2025-11-08 –, Room 301B
Prompt variation isn't just an engineering nuisance, it's a window into fundamental LLM limitations. When a model's accuracy drops from 95% to 75% due to minor rephrasing, we're not just seeing brittleness; we're potentially exposing data contamination, spurious correlations, and shallow pattern matching. This talk explores prompt variation as a powerful diagnostic tool for understanding LLM reliability. We discuss how small changes in format, phrasing, or ordering can cause accuracy to collapse revealing about models memorizing benchmark patterns or learning superficial correlations rather than robust task representations. Drawing from academic and industry research, you will learn to distinguish between LLM's true capability and memorization, identify when models are pattern-matching rather than reasoning, and build evaluation frameworks that expose these vulnerabilities before deployment.
Prompt variation serves as a diagnostic instrument for understanding what models actually know. By systematically changing how we ask questions while preserving their meaning, we can distinguish between three critical phenomena: genuine task understanding, dataset contamination that causes performance to collapse when phrasing changes, and shallow pattern matching that works for specific formats but fails when structure shifts. This distinction fundamentally changes how we interpret benchmark scores and deploy models in production.
This talk explores fundamental questions about LLM evaluation and behavior through the lens of prompt variation:
- What does prompt sensitivity reveal about model understanding?
- Can prompt variation reliably detect data contamination?
- How do different prompt perturbations expose model performance?
Evaluation Framework and Benchmarking. The talk presents practical approaches for implementing variation-based evaluation, sharing methods for generating semantic-preserving perturbations that maintain task intent while varying surface form. We show how to construct contamination-resistant benchmarks that cannot be gamed through memorization, using variation as a built-in defense against dataset leakage.
Prompt variation is not a bug to be fixed but a diagnostic tool that reveals the gap between what models appear to know and what they actually understand. By systematically varying how we interact with models, we can build more reliable AI systems and more honest evaluations of their capabilities. This talk provides a technical roadmap for building and evaluating LLMs that are not only accurate, but reliable, aligned, and production-ready.

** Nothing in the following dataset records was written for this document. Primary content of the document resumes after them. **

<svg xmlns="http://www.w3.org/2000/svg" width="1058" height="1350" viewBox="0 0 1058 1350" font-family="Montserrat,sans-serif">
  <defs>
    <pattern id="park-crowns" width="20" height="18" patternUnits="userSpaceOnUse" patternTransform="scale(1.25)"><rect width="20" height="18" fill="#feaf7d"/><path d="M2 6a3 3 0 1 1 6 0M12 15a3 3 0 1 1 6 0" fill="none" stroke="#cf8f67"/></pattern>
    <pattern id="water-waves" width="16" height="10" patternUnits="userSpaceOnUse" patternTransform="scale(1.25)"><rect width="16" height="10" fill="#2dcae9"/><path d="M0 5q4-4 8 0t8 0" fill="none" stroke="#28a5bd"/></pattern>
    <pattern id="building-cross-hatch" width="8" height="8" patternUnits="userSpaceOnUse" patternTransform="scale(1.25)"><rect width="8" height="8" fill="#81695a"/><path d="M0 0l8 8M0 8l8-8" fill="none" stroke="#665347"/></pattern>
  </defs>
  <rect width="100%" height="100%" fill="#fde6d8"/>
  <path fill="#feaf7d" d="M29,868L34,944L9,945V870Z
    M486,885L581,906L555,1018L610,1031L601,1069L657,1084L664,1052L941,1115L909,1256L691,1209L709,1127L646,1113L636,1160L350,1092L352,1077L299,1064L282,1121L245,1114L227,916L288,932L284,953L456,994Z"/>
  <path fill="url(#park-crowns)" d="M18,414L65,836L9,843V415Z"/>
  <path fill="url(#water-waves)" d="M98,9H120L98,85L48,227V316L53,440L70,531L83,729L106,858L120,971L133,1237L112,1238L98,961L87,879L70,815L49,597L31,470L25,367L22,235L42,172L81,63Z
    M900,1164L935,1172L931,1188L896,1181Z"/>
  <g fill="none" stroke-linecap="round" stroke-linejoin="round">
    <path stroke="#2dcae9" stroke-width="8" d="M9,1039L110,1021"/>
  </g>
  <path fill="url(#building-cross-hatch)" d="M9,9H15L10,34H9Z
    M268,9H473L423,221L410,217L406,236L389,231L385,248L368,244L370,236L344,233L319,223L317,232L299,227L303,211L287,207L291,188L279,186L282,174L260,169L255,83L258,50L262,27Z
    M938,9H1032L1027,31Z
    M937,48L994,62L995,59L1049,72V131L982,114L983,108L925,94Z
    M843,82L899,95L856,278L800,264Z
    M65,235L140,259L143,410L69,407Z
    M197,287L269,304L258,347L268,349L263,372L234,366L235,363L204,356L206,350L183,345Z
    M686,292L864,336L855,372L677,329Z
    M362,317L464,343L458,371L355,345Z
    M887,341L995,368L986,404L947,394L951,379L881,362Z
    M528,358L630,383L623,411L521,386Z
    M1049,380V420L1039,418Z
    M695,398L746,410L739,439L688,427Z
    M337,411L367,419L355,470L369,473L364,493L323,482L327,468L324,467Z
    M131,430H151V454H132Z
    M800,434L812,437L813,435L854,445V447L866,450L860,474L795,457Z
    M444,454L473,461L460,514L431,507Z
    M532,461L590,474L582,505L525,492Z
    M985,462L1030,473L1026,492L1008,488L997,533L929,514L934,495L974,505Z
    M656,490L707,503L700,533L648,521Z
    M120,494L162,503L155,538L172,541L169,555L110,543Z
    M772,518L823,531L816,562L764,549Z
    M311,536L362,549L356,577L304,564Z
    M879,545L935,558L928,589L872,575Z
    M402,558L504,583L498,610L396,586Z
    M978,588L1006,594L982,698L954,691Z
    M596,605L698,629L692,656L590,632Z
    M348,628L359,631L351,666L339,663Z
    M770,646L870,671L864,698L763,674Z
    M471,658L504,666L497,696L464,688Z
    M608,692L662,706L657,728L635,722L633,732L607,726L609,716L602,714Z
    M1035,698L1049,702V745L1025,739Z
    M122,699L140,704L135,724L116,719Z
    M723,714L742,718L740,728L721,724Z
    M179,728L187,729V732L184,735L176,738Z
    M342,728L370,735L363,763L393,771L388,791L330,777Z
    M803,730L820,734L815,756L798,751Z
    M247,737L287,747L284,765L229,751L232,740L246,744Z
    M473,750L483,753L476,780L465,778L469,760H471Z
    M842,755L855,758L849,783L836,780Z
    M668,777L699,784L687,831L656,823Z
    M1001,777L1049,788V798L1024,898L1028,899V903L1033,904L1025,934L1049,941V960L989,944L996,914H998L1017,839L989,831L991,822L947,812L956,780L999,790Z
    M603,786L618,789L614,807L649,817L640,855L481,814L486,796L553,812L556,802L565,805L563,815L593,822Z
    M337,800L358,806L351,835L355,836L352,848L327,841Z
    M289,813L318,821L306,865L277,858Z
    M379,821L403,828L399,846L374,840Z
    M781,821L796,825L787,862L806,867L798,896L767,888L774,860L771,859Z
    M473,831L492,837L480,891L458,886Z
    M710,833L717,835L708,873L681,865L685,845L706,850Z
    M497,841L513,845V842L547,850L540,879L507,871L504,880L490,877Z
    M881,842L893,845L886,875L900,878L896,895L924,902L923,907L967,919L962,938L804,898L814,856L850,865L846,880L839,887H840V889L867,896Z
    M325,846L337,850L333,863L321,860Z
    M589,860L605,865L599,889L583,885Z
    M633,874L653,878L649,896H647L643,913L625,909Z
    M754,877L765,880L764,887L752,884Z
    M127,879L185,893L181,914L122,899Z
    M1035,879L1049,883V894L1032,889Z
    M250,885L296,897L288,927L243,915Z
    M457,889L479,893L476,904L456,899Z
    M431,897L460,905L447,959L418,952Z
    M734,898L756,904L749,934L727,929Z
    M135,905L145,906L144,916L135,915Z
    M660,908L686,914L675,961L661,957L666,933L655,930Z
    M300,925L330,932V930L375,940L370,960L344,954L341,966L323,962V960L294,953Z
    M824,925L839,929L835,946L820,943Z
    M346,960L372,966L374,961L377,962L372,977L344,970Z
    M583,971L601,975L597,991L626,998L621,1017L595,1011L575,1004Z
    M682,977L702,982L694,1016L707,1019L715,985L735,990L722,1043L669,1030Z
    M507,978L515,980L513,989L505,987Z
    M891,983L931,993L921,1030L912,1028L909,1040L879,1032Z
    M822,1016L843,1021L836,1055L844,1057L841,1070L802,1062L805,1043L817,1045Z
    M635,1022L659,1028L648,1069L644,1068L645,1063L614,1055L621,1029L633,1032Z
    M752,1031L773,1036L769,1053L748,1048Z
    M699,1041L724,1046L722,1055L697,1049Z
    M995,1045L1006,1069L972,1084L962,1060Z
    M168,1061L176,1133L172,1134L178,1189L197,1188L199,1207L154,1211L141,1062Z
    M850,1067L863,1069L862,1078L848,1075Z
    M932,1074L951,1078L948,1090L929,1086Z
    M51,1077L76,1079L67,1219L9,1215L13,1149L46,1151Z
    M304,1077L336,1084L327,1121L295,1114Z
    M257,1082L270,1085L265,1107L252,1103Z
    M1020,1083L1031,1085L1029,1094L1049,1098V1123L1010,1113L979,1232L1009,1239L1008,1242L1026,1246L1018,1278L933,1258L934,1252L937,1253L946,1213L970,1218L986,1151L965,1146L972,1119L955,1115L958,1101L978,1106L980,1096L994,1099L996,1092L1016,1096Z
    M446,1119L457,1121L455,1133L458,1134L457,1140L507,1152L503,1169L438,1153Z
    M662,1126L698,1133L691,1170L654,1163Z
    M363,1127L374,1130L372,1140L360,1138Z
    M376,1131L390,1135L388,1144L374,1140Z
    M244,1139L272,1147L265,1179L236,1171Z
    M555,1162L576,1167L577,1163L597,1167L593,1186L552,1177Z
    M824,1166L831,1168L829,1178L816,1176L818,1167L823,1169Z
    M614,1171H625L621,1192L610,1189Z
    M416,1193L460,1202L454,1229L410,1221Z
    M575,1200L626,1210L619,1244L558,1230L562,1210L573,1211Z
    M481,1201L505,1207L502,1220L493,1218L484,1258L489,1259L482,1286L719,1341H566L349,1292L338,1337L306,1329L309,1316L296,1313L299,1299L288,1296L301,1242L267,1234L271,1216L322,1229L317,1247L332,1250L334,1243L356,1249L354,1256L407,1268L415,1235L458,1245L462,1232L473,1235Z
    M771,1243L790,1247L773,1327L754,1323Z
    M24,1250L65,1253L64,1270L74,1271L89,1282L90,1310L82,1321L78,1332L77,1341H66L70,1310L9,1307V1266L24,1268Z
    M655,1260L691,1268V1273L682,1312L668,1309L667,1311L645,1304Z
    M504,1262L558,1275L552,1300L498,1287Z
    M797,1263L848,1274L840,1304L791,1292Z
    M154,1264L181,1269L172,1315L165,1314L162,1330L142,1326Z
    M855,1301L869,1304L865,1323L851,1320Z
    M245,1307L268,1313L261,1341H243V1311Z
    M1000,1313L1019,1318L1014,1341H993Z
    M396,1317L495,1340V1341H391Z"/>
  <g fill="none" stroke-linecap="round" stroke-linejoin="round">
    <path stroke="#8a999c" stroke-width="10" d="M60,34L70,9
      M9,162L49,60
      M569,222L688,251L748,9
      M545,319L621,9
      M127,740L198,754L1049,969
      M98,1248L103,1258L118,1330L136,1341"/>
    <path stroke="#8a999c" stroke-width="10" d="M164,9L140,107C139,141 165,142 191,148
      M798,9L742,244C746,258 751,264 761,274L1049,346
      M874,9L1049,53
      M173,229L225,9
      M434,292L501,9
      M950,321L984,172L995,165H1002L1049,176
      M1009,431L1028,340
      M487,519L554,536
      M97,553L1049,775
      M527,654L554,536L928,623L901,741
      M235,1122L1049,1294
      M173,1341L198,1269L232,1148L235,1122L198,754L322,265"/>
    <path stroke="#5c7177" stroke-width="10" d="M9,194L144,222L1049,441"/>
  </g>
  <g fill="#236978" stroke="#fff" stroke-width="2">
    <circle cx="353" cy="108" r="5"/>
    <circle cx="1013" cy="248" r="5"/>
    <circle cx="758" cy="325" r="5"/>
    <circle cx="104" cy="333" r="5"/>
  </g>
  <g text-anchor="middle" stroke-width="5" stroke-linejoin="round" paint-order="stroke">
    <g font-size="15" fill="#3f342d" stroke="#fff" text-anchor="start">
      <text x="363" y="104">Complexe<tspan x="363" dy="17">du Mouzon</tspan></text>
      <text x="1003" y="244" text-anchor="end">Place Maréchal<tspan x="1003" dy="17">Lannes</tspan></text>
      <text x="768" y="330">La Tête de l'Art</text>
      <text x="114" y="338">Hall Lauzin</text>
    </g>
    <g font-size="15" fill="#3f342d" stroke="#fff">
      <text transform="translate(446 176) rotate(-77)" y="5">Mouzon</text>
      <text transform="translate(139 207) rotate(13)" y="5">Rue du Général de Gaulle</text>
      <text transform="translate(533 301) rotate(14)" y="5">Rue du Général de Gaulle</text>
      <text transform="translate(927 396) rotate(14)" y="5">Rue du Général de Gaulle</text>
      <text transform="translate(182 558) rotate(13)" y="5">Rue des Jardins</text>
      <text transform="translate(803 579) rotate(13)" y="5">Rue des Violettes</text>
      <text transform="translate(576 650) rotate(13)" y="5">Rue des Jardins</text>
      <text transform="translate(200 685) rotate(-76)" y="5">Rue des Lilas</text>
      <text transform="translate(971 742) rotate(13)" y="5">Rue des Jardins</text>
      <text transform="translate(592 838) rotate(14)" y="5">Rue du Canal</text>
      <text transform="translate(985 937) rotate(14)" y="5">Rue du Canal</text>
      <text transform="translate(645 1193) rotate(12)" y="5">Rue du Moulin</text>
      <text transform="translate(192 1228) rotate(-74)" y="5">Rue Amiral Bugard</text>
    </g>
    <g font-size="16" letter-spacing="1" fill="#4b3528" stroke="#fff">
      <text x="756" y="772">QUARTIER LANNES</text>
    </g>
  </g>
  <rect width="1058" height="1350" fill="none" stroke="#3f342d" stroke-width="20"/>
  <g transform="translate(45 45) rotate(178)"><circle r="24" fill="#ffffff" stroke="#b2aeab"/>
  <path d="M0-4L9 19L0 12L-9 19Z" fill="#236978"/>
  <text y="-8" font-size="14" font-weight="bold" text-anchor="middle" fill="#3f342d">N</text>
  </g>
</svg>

Aziza is an Applied Scientist at Oracle (AI Science) in Generative AI Evaluations specifically working with multi-modal, text and code generation. Previously she worked in Content Moderation, AI safety at Microsoft’s Responsible & OpenAI research team. She is a graduate of a master of science in Artificial Intelligence from Northwestern University. Aziza is interested in developing tools and methods that embed human-like reasoning capabilities into AI systems and applying these technologies to socially-driven tasks. Aziza is based in Seattle and after work, she gets busy training for her next marathon or hiking somewhere around PNW.